Maurits Cornelis Escher was the youngest of five boys and was raised by his father, George Escher, a civil engineer, and his father’s second wife, Sarah Gleichman. Maurits was a sickly and creative child drawn to music and carpentry, and, although he was influenced by his father’s engineering, he did not excel at mathematics. In fact, he failed several of his final exams and never technically completed his high-school education.
From 1919 to 1922 Escher studied at the School for Architecture and Decorative Arts in Haarlem, Netherlands, where he developed an interest in graphics and worked mainly in woodcuts under the direction of his teacher Samuel Jessurun de Mesquita.
He spent some years traveling and sketching throughout Europe, living in Italy from 1922 to 1935 and then moving to Switzerland and Belgium.
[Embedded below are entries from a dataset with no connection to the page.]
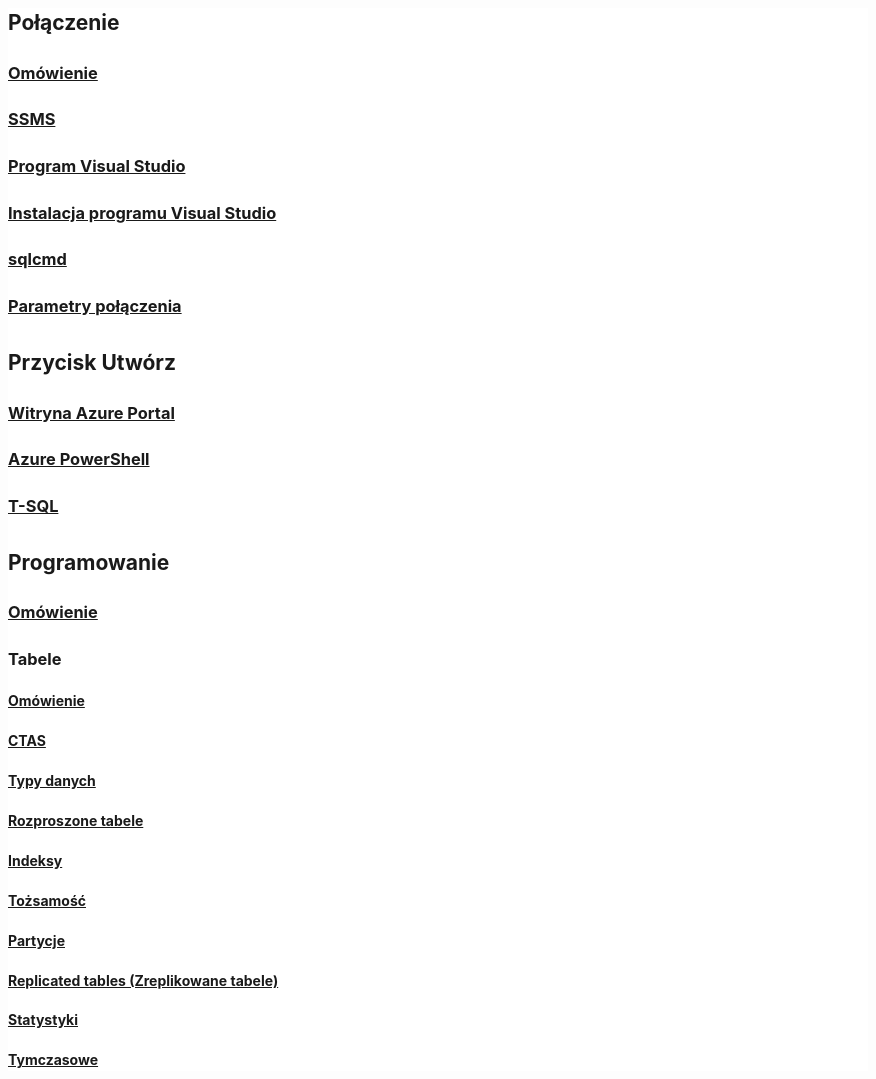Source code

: ## Połączenie

### [Omówienie](sql-data-warehouse-connect-overview.md)
### [SSMS](sql-data-warehouse-query-ssms.md)
### [Program Visual Studio](sql-data-warehouse-query-visual-studio.md)
### [Instalacja programu Visual Studio](sql-data-warehouse-install-visual-studio.md)
### [sqlcmd](sql-data-warehouse-get-started-connect-sqlcmd.md)
### [Parametry połączenia](sql-data-warehouse-connection-strings.md)

## Przycisk Utwórz
### [Witryna Azure Portal](sql-data-warehouse-get-started-provision.md)
### [Azure PowerShell](sql-data-warehouse-get-started-provision-powershell.md)
### [T-SQL](sql-data-warehouse-get-started-create-database-tsql.md)

## Programowanie

### [Omówienie](sql-data-warehouse-overview-develop.md)

### Tabele

#### [Omówienie](sql-data-warehouse-tables-overview.md)
#### [CTAS](sql-data-warehouse-develop-ctas.md)
#### [Typy danych](sql-data-warehouse-tables-data-types.md)
#### [Rozproszone tabele](sql-data-warehouse-tables-distribute.md)
#### [Indeksy](sql-data-warehouse-tables-index.md)
#### [Tożsamość](sql-data-warehouse-tables-identity.md)
#### [Partycje](sql-data-warehouse-tables-partition.md)
#### [Replicated tables (Zreplikowane tabele)](design-guidance-for-replicated-tables.md)
#### [Statystyki](sql-data-warehouse-tables-statistics.md)
#### [Tymczasowe](sql-data-warehouse-tables-temporary.md)
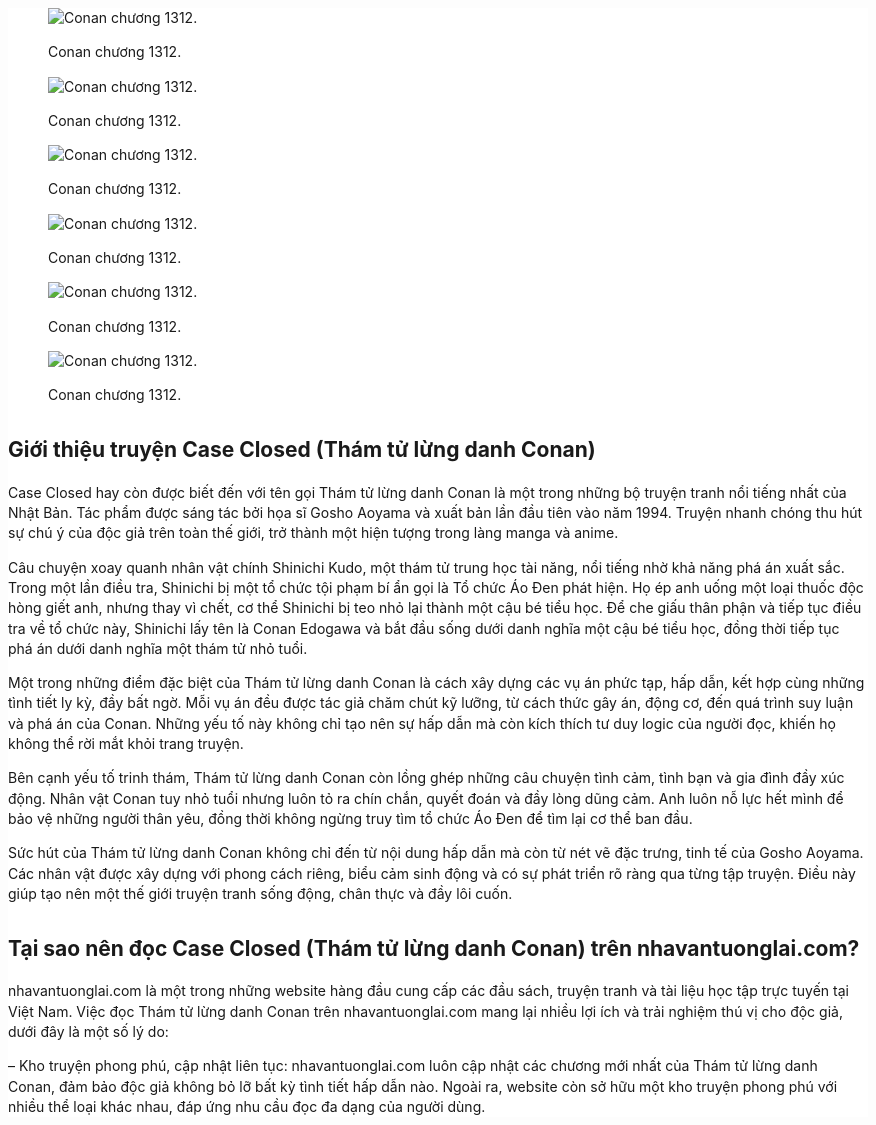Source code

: <figure><img src="https://data.nhavantuonglai.com/image/manga/gosho-aoyama-case-closed-1312-13.jpg" alt="Conan chương 1312." title="Conan chương 1312." height=100% width=100%><figcaption></p>Conan chương 1312.</p></figcaption></figure>

<figure><img src="https://data.nhavantuonglai.com/image/manga/gosho-aoyama-case-closed-1312-14.jpg" alt="Conan chương 1312." title="Conan chương 1312." height=100% width=100%><figcaption></p>Conan chương 1312.</p></figcaption></figure>

<figure><img src="https://data.nhavantuonglai.com/image/manga/gosho-aoyama-case-closed-1312-15.jpg" alt="Conan chương 1312." title="Conan chương 1312." height=100% width=100%><figcaption></p>Conan chương 1312.</p></figcaption></figure>

<figure><img src="https://data.nhavantuonglai.com/image/manga/gosho-aoyama-case-closed-1312-16.jpg" alt="Conan chương 1312." title="Conan chương 1312." height=100% width=100%><figcaption></p>Conan chương 1312.</p></figcaption></figure>

<figure><img src="https://data.nhavantuonglai.com/image/manga/gosho-aoyama-case-closed-1312-17.jpg" alt="Conan chương 1312." title="Conan chương 1312." height=100% width=100%><figcaption></p>Conan chương 1312.</p></figcaption></figure>

<figure><img src="https://data.nhavantuonglai.com/image/manga/gosho-aoyama-case-closed-1312-18.jpg" alt="Conan chương 1312." title="Conan chương 1312." height=100% width=100%><figcaption></p>Conan chương 1312.</p></figcaption></figure>

## Giới thiệu truyện Case Closed (Thám tử lừng danh Conan)

Case Closed hay còn được biết đến với tên gọi Thám tử lừng danh Conan là một trong những bộ truyện tranh nổi tiếng nhất của Nhật Bản. Tác phẩm được sáng tác bởi họa sĩ Gosho Aoyama và xuất bản lần đầu tiên vào năm 1994. Truyện nhanh chóng thu hút sự chú ý của độc giả trên toàn thế giới, trở thành một hiện tượng trong làng manga và anime.

Câu chuyện xoay quanh nhân vật chính Shinichi Kudo, một thám tử trung học tài năng, nổi tiếng nhờ khả năng phá án xuất sắc. Trong một lần điều tra, Shinichi bị một tổ chức tội phạm bí ẩn gọi là Tổ chức Áo Đen phát hiện. Họ ép anh uống một loại thuốc độc hòng giết anh, nhưng thay vì chết, cơ thể Shinichi bị teo nhỏ lại thành một cậu bé tiểu học. Để che giấu thân phận và tiếp tục điều tra về tổ chức này, Shinichi lấy tên là Conan Edogawa và bắt đầu sống dưới danh nghĩa một cậu bé tiểu học, đồng thời tiếp tục phá án dưới danh nghĩa một thám tử nhỏ tuổi.

Một trong những điểm đặc biệt của Thám tử lừng danh Conan là cách xây dựng các vụ án phức tạp, hấp dẫn, kết hợp cùng những tình tiết ly kỳ, đầy bất ngờ. Mỗi vụ án đều được tác giả chăm chút kỹ lưỡng, từ cách thức gây án, động cơ, đến quá trình suy luận và phá án của Conan. Những yếu tố này không chỉ tạo nên sự hấp dẫn mà còn kích thích tư duy logic của người đọc, khiến họ không thể rời mắt khỏi trang truyện.

Bên cạnh yếu tố trinh thám, Thám tử lừng danh Conan còn lồng ghép những câu chuyện tình cảm, tình bạn và gia đình đầy xúc động. Nhân vật Conan tuy nhỏ tuổi nhưng luôn tỏ ra chín chắn, quyết đoán và đầy lòng dũng cảm. Anh luôn nỗ lực hết mình để bảo vệ những người thân yêu, đồng thời không ngừng truy tìm tổ chức Áo Đen để tìm lại cơ thể ban đầu.

Sức hút của Thám tử lừng danh Conan không chỉ đến từ nội dung hấp dẫn mà còn từ nét vẽ đặc trưng, tinh tế của Gosho Aoyama. Các nhân vật được xây dựng với phong cách riêng, biểu cảm sinh động và có sự phát triển rõ ràng qua từng tập truyện. Điều này giúp tạo nên một thế giới truyện tranh sống động, chân thực và đầy lôi cuốn.

## Tại sao nên đọc Case Closed (Thám tử lừng danh Conan) trên nhavantuonglai.com?

nhavantuonglai.com là một trong những website hàng đầu cung cấp các đầu sách, truyện tranh và tài liệu học tập trực tuyến tại Việt Nam. Việc đọc Thám tử lừng danh Conan trên nhavantuonglai.com mang lại nhiều lợi ích và trải nghiệm thú vị cho độc giả, dưới đây là một số lý do:

– Kho truyện phong phú, cập nhật liên tục: nhavantuonglai.com luôn cập nhật các chương mới nhất của Thám tử lừng danh Conan, đảm bảo độc giả không bỏ lỡ bất kỳ tình tiết hấp dẫn nào. Ngoài ra, website còn sở hữu một kho truyện phong phú với nhiều thể loại khác nhau, đáp ứng nhu cầu đọc đa dạng của người dùng.
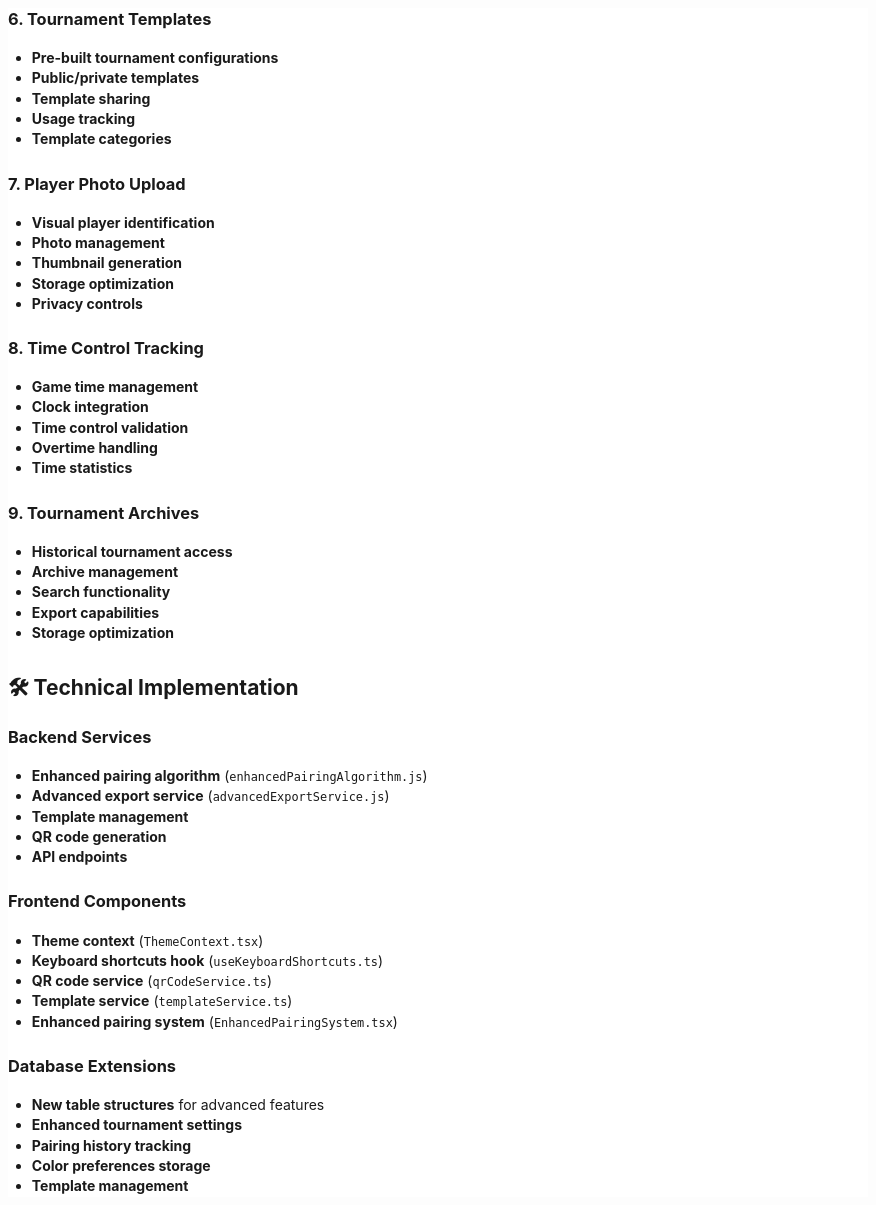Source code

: ### 6. Tournament Templates
- **Pre-built tournament configurations**
- **Public/private templates**
- **Template sharing**
- **Usage tracking**
- **Template categories**

### 7. Player Photo Upload
- **Visual player identification**
- **Photo management**
- **Thumbnail generation**
- **Storage optimization**
- **Privacy controls**

### 8. Time Control Tracking
- **Game time management**
- **Clock integration**
- **Time control validation**
- **Overtime handling**
- **Time statistics**

### 9. Tournament Archives
- **Historical tournament access**
- **Archive management**
- **Search functionality**
- **Export capabilities**
- **Storage optimization**

## 🛠️ Technical Implementation

### Backend Services
- **Enhanced pairing algorithm** (`enhancedPairingAlgorithm.js`)
- **Advanced export service** (`advancedExportService.js`)
- **Template management**
- **QR code generation**
- **API endpoints**

### Frontend Components
- **Theme context** (`ThemeContext.tsx`)
- **Keyboard shortcuts hook** (`useKeyboardShortcuts.ts`)
- **QR code service** (`qrCodeService.ts`)
- **Template service** (`templateService.ts`)
- **Enhanced pairing system** (`EnhancedPairingSystem.tsx`)

### Database Extensions
- **New table structures** for advanced features
- **Enhanced tournament settings**
- **Pairing history tracking**
- **Color preferences storage**
- **Template management**
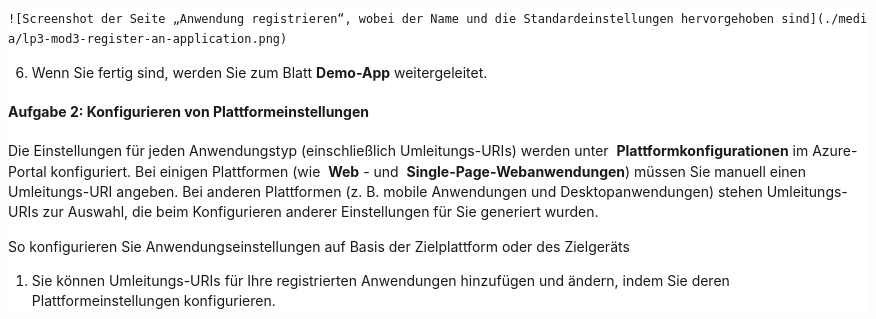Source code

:     ![Screenshot der Seite „Anwendung registrieren“, wobei der Name und die Standardeinstellungen hervorgehoben sind](./media/lp3-mod3-register-an-application.png)

6. Wenn Sie fertig sind, werden Sie zum Blatt **Demo-App** weitergeleitet.


#### Aufgabe 2: Konfigurieren von Plattformeinstellungen

Die Einstellungen für jeden Anwendungstyp (einschließlich Umleitungs-URIs) werden unter  **Plattformkonfigurationen** im Azure-Portal konfiguriert. Bei einigen Plattformen (wie  **Web** - und  **Single-Page-Webanwendungen**) müssen Sie manuell einen Umleitungs-URI angeben. Bei anderen Plattformen (z. B. mobile Anwendungen und Desktopanwendungen) stehen Umleitungs-URIs zur Auswahl, die beim Konfigurieren anderer Einstellungen für Sie generiert wurden.

So konfigurieren Sie Anwendungseinstellungen auf Basis der Zielplattform oder des Zielgeräts


1. Sie können Umleitungs-URIs für Ihre registrierten Anwendungen hinzufügen und ändern, indem Sie deren Plattformeinstellungen konfigurieren.
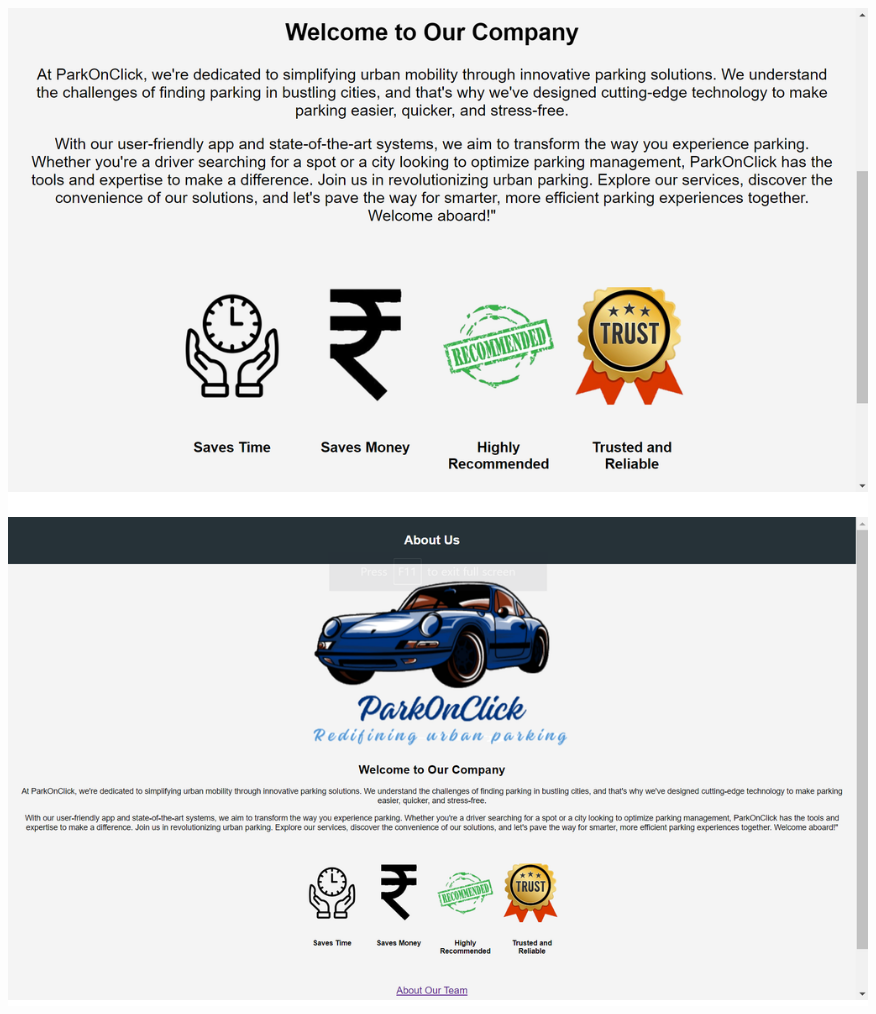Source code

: #### ![About Page](public/Screenshots/about.png "About Page")
#### ![About Page](public/Screenshots/about1.png "About Page")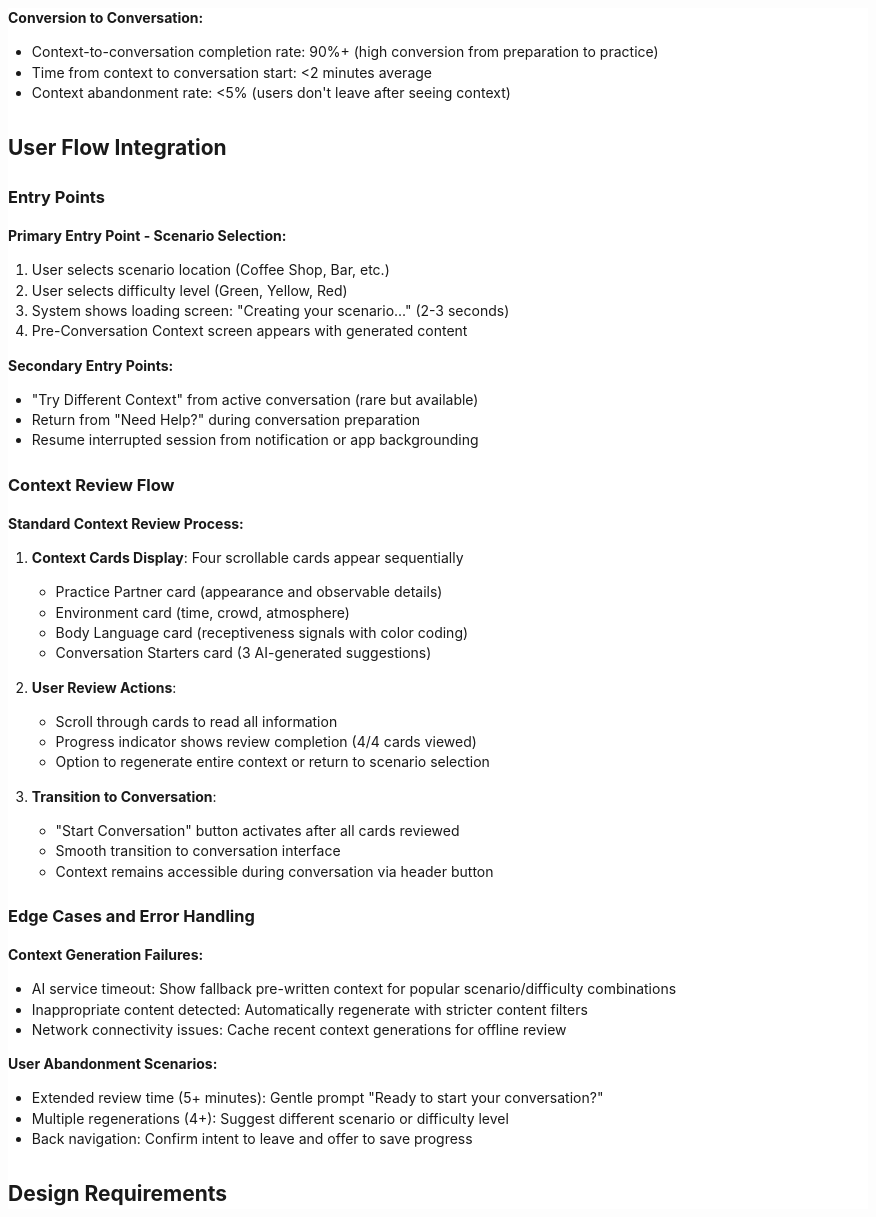 **Conversion to Conversation:**
- Context-to-conversation completion rate: 90%+ (high conversion from preparation to practice)
- Time from context to conversation start: <2 minutes average
- Context abandonment rate: <5% (users don't leave after seeing context)

## User Flow Integration

### Entry Points

**Primary Entry Point - Scenario Selection:**
1. User selects scenario location (Coffee Shop, Bar, etc.)
2. User selects difficulty level (Green, Yellow, Red)
3. System shows loading screen: "Creating your scenario..." (2-3 seconds)
4. Pre-Conversation Context screen appears with generated content

**Secondary Entry Points:**
- "Try Different Context" from active conversation (rare but available)
- Return from "Need Help?" during conversation preparation
- Resume interrupted session from notification or app backgrounding

### Context Review Flow

**Standard Context Review Process:**
1. **Context Cards Display**: Four scrollable cards appear sequentially
   - Practice Partner card (appearance and observable details)
   - Environment card (time, crowd, atmosphere)
   - Body Language card (receptiveness signals with color coding)
   - Conversation Starters card (3 AI-generated suggestions)

2. **User Review Actions**:
   - Scroll through cards to read all information
   - Progress indicator shows review completion (4/4 cards viewed)
   - Option to regenerate entire context or return to scenario selection

3. **Transition to Conversation**:
   - "Start Conversation" button activates after all cards reviewed
   - Smooth transition to conversation interface
   - Context remains accessible during conversation via header button

### Edge Cases and Error Handling

**Context Generation Failures:**
- AI service timeout: Show fallback pre-written context for popular scenario/difficulty combinations
- Inappropriate content detected: Automatically regenerate with stricter content filters
- Network connectivity issues: Cache recent context generations for offline review

**User Abandonment Scenarios:**
- Extended review time (5+ minutes): Gentle prompt "Ready to start your conversation?"
- Multiple regenerations (4+): Suggest different scenario or difficulty level
- Back navigation: Confirm intent to leave and offer to save progress

## Design Requirements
In his prints and drawings from this period, Escher depicted landscapes and natural forms in a fantastic fashion by using multiple, conflicting perspectives.
Escher’s mature style emerged after 1937 in a series of prints that combined meticulous realism with enigmatic optical illusions. Working in lithograph, wood engraving, and woodcut, he portrayed with great technical virtuosity impossible architectural spaces and unexpected metamorphoses of one object into another. Sometimes referred to as the “father of modern tessellations,” Escher commonly used geometric grids to form intricate interlocking designs. His series Regular Division of the Plane (begun in 1936) is a collection of his tessellated drawings, many of which feature animals.
He also explored mezzotint, a demanding and precise technique involving metal engraving, with which he produced some of his famous works in black and white, including Eye (1946), Gallery (1946), Crystal (1947), and Dewdrop (1948). In all, Escher composed some 450 lithographs, woodcuts, and wood engravings and about 2,000 drawings and sketches in his lifetime. His images were of equal interest to mathematicians, cognitive psychologists, and the general public, and they were widely reproduced throughout the 20th century.